Dataset entries:
*** Block opens ***

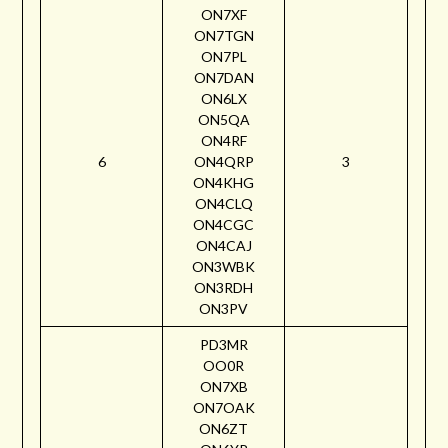
ON7XF
ON7TGN
ON7PL
ON7DAN
ON6LX
ON5QA
ON4RF
6
ON4QRP
3
ON4KHG
ON4CLQ
ON4CGC
ON4CAJ
ON3WBK
ON3RDH
ON3PV
PD3MR
OO0R
ON7XB
ON7OAK
ON6ZT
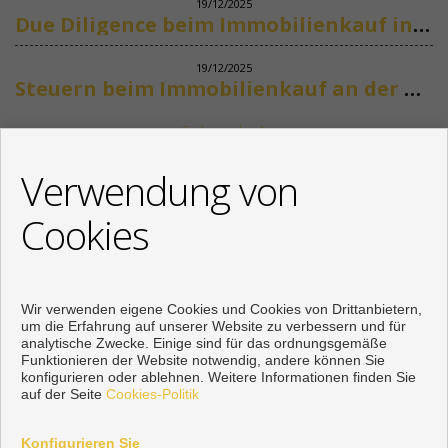
19/12/2025
Due Diligence beim Immobilienkauf in Spanien
19/12/2025
Steuern beim Immobilienkauf an der Costa del Sol
Siehe mehr
KONTAKT
Verwendung von
+34 622318266
Cookies
info@mikenaumannimmobilien.com
Von Montag bis Freitag : 10:00 - 18:00
Wir verwenden eigene Cookies und Cookies von Drittanbietern,
um die Erfahrung auf unserer Website zu verbessern und für
analytische Zwecke. Einige sind für das ordnungsgemäße
Funktionieren der Website notwendig, andere können Sie
konfigurieren oder ablehnen. Weitere Informationen finden Sie
auf der Seite
Cookies-Politik
Konfigurieren Sie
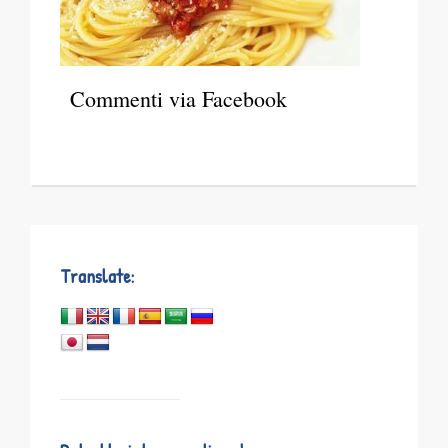
Commenti via Facebook
Translate:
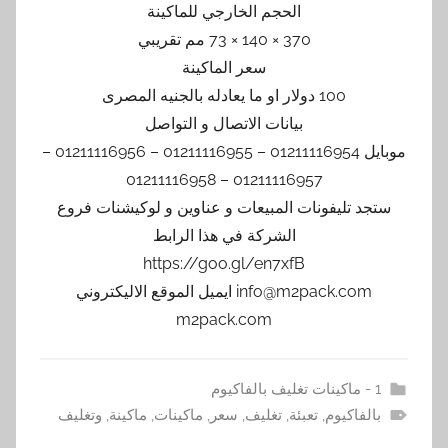
الحجم الخارجي للماكينة
370 × 140 × 73 مم تقريبي
سعر الماكينة
100 دولار او ما يعادله بالجنيه المصرى
بيانات الاتصال و التواصل
موبايل 01211116954 – 01211116955 – 01211116956 –
01211116957 – 01211116958
ستجد تليفونات المبيعات و عناوين و لوكيشنات فروع
الشركة في هذا الرابط
https://goo.gl/en7xfB
info@m2pack.com ايميل الموقع الاليكتروني
m2pack.com
1 - ماكينات تغليف بالفاكيوم
بالفاكيوم
,
تعبئة
,
تغليف
,
سعر
,
ماكينات
,
ماكينة
,
وتغليف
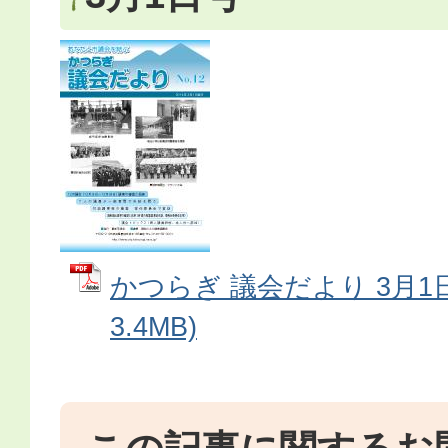
かつらぎ 議会だより 3月1日
3.4MB)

*** Block closes ***

* _What the task asks_: Full copy, no pictures: write out each line of the data exactly as it stands.

* _Result_:
ON7XF
ON7TGN
ON7PL
ON7DAN
ON6LX
ON5QA
ON4RF
6
ON4QRP
3
ON4KHG
ON4CLQ
ON4CGC
ON4CAJ
ON3WBK
ON3RDH
ON3PV
PD3MR
OO0R
ON7XB
ON7OAK
ON6ZT
19/12/2025
Due Diligence beim Immobilienkauf in Spanien
19/12/2025
Steuern beim Immobilienkauf an der Costa del Sol
Siehe mehr
KONTAKT
Verwendung von
+34 622318266
Cookies
info@mikenaumannimmobilien.com
Von Montag bis Freitag : 10:00 - 18:00
Wir verwenden eigene Cookies und Cookies von Drittanbietern,
um die Erfahrung auf unserer Website zu verbessern und für
analytische Zwecke. Einige sind für das ordnungsgemäße
Funktionieren der Website notwendig, andere können Sie
konfigurieren oder ablehnen. Weitere Informationen finden Sie
auf der Seite
Cookies-Politik
Konfigurieren Sie
Commenti via Facebook
Translate:
الحجم الخارجي للماكينة
370 × 140 × 73 مم تقريبي
سعر الماكينة
100 دولار او ما يعادله بالجنيه المصرى
بيانات الاتصال و التواصل
موبايل 01211116954 – 01211116955 – 01211116956 –
01211116957 – 01211116958
ستجد تليفونات المبيعات و عناوين و لوكيشنات فروع
الشركة في هذا الرابط
https://goo.gl/en7xfB
info@m2pack.com ايميل الموقع الاليكتروني
m2pack.com
1 - ماكينات تغليف بالفاكيوم
بالفاكيوم
,
تعبئة
,
تغليف
,
سعر
,
ماكينات
,
ماكينة
,
وتغليف
かつらぎ 議会だより 3月1日
3.4MB)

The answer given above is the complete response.